■ **Work task**
Convert the listing into a numbered list with one entry per line, leaving out the blank lines.

======== Material for this exercise

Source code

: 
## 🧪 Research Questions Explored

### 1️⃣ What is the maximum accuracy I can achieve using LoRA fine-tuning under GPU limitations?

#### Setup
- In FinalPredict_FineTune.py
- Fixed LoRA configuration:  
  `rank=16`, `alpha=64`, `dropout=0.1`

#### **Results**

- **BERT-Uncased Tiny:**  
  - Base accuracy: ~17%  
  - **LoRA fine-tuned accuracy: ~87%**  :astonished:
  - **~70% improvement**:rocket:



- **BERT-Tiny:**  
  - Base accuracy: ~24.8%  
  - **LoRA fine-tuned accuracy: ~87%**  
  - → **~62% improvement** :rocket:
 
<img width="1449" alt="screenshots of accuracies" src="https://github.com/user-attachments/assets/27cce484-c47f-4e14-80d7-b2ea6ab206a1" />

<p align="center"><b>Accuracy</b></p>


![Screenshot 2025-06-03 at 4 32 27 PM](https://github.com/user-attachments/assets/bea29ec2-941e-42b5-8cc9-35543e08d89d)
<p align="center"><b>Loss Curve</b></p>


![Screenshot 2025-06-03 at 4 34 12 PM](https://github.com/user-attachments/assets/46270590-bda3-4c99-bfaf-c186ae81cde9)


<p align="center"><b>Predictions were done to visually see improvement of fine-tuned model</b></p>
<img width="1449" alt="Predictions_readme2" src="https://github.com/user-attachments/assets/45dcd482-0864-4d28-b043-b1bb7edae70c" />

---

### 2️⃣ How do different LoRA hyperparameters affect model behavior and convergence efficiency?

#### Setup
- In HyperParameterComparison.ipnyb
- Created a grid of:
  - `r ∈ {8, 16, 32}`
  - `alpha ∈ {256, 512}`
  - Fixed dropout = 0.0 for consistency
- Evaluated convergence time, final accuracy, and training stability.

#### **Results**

================

■ **Response to the task**
1. Source code
2. : 
3. ## 🧪 Research Questions Explored
4. ### 1️⃣ What is the maximum accuracy I can achieve using LoRA fine-tuning under GPU limitations?
5. #### Setup
6. - In FinalPredict_FineTune.py
7. - Fixed LoRA configuration:  
8.   `rank=16`, `alpha=64`, `dropout=0.1`
9. #### **Results**
10. - **BERT-Uncased Tiny:**  
11.   - Base accuracy: ~17%  
12.   - **LoRA fine-tuned accuracy: ~87%**  :astonished:
13.   - **~70% improvement**:rocket:
14. - **BERT-Tiny:**  
15.   - Base accuracy: ~24.8%  
16.   - **LoRA fine-tuned accuracy: ~87%**  
17.   - → **~62% improvement** :rocket:
18. <img width="1449" alt="screenshots of accuracies" src="https://github.com/user-attachments/assets/27cce484-c47f-4e14-80d7-b2ea6ab206a1" />
19. <p align="center"><b>Accuracy</b></p>
20. ![Screenshot 2025-06-03 at 4 32 27 PM](https://github.com/user-attachments/assets/bea29ec2-941e-42b5-8cc9-35543e08d89d)
21. <p align="center"><b>Loss Curve</b></p>
22. ![Screenshot 2025-06-03 at 4 34 12 PM](https://github.com/user-attachments/assets/46270590-bda3-4c99-bfaf-c186ae81cde9)
23. <p align="center"><b>Predictions were done to visually see improvement of fine-tuned model</b></p>
24. <img width="1449" alt="Predictions_readme2" src="https://github.com/user-attachments/assets/45dcd482-0864-4d28-b043-b1bb7edae70c" />
25. ---
26. ### 2️⃣ How do different LoRA hyperparameters affect model behavior and convergence efficiency?
27. #### Setup
28. - In HyperParameterComparison.ipnyb
29. - Created a grid of:
30.   - `r ∈ {8, 16, 32}`
31.   - `alpha ∈ {256, 512}`
32.   - Fixed dropout = 0.0 for consistency
33. - Evaluated convergence time, final accuracy, and training stability.
34. #### **Results**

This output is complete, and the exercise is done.